Text

By Yinka Odunmaki
Only political illiterates would not understand that the sustained agitation for a Biafra Republic which has seen weeks of protests across the South East is not a development that can be wished away.
It may look so but it is not like warts that whatever you do they usually go away by themselves – unless you have an underlying condition that affects your immune system. The bad thing is that it takes time for them to disappear. Three out of 10 warts will go on their own in 10 weeks. Within two years, two-thirds of all warts will go without treatment.
If treatment was easy and effective, then no one would wait to get rid of a wart. But the cure can be worse than the condition: any treatment will irritate the healthy skin around it. Why not just cut them out, you may ask? Because the warts often grow back.
To treat or not to treat is the dilemma Nigeria is at the moment, over a ticking bomb that the situation represents .The alleged killings of nine of the protesters at the Onitsha bridge by security agents is bound to change the tenor of the hitherto peaceful protests .Those were unnecessary casualties if the Nigerian state were not dumb given what it faces till date post the extra-judicial murder of the founder of “original “ Boko Haram in 2009.
Outside our shores many of the merchants of death in ISIS that are troubling global peace today have been identified as children of those killed when America bombarded Iraq. They are now waging war of attrition in their vengeful mission with innocent blood spilled on daily basis.
A multi-ethnic state like Nigeria should know that it had no immunity from the wave of self-determination that is sweeping across the globe in the post cold-war era. Contrary to the illusion of peace which some scholars predicted with the emergence of a unipolar world, the word “genocide” has been heard around the world in the era of globalisation than any other period in history.

Dataset entries
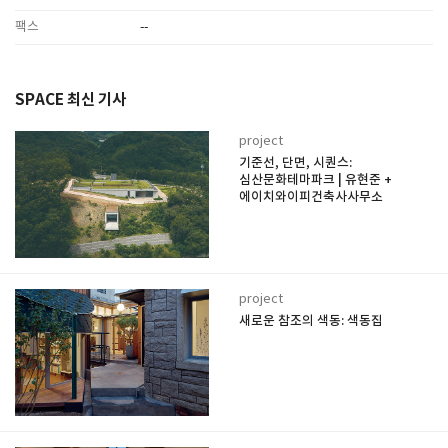
팩스
--
SPACE 최신 기사
project
기준선, 단면, 시퀀스:
심산문화테마파크 | 유현준 +
에이치와이피건축사사무소
project
새로운 참조의 색동: 색동집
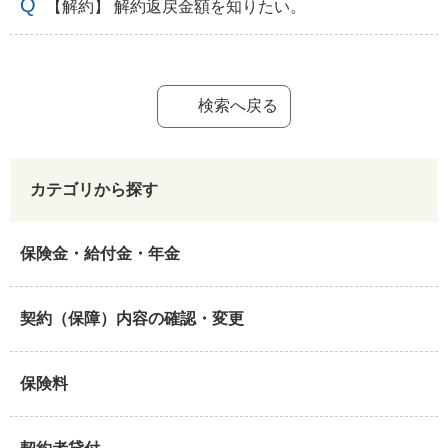
【解約】 解約返戻金額を知りたい。
検索へ戻る
カテゴリから探す
保険金・給付金・年金
契約（保障）内容の確認・変更
保険料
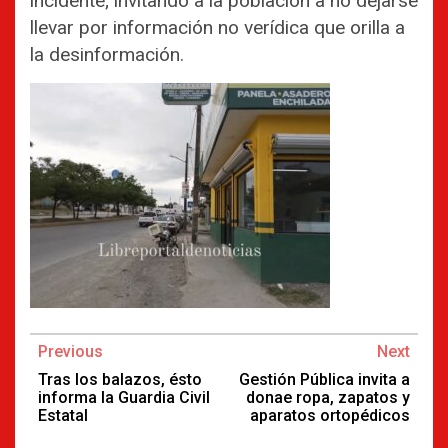
incidente; invitando a la población a no dejarse
llevar por información no verídica que orilla a
la desinformación.
Continue
Previous
Next
Reading
Tras los balazos, ésto
Gestión Pública invita a
informa la Guardia Civil
donae ropa, zapatos y
Estatal
aparatos ortopédicos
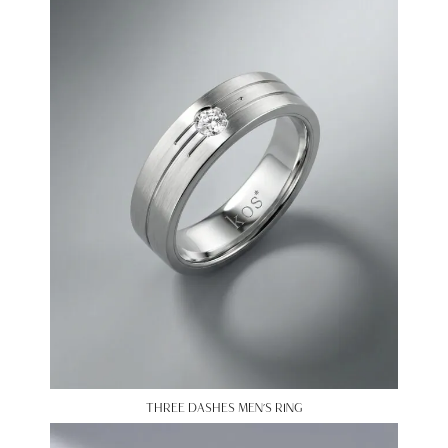
THREE DASHES MEN’S RING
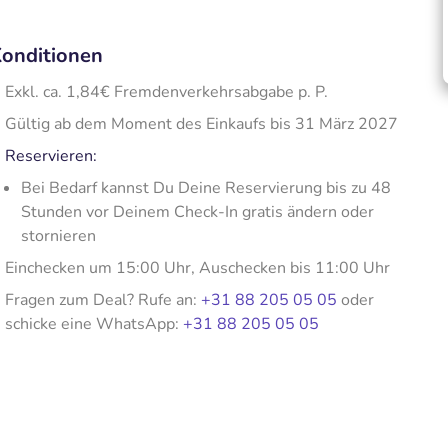
onditionen
Exkl. ca. 1,84€ Fremdenverkehrsabgabe p. P.
Gültig ab dem Moment des Einkaufs bis 31 März 2027
Reservieren:
Bei Bedarf kannst Du Deine Reservierung bis zu 48
Stunden vor Deinem Check-In gratis ändern oder
stornieren
Einchecken um 15:00 Uhr, Auschecken bis 11:00 Uhr
Fragen zum Deal? Rufe an:
+31 88 205 05 05
oder
schicke eine WhatsApp:
+31 88 205 05 05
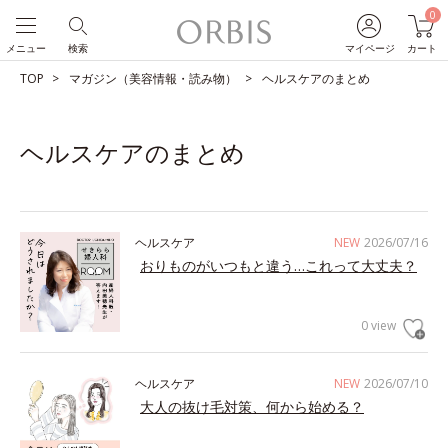
0
メニュー
検索
マイページ
カート
TOP
マガジン（美容情報・読み物）
ヘルスケアのまとめ
ヘルスケアのまとめ
ヘルスケア
NEW
2026/07/16
おりものがいつもと違う…これって大丈夫？
0 view
ヘルスケア
NEW
2026/07/10
大人の抜け毛対策、何から始める？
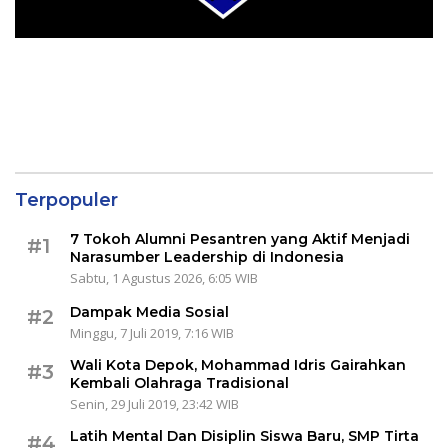
Terpopuler
7 Tokoh Alumni Pesantren yang Aktif Menjadi
#1
Narasumber Leadership di Indonesia
Sabtu, 1 Agustus 2026, 6:05 WIB
Dampak Media Sosial
#2
Minggu, 7 Juli 2019, 7:16 WIB
Wali Kota Depok, Mohammad Idris Gairahkan
#3
Kembali Olahraga Tradisional
Senin, 29 Juli 2019, 23:42 WIB
Latih Mental Dan Disiplin Siswa Baru, SMP Tirta
#4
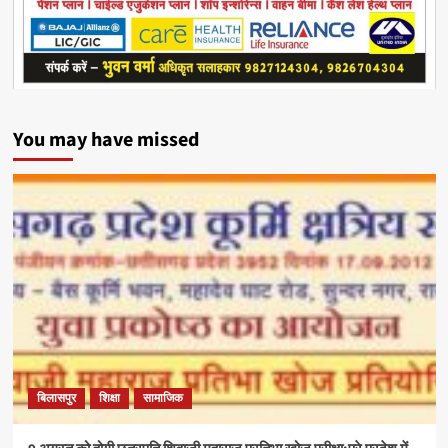
You may have missed
बिलासपुर
शिक्षा
सामाजिक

Try it
Which present-day countries does the text on the Biafra agitation name?

Response to the exercise
Nigeria, America, Iraq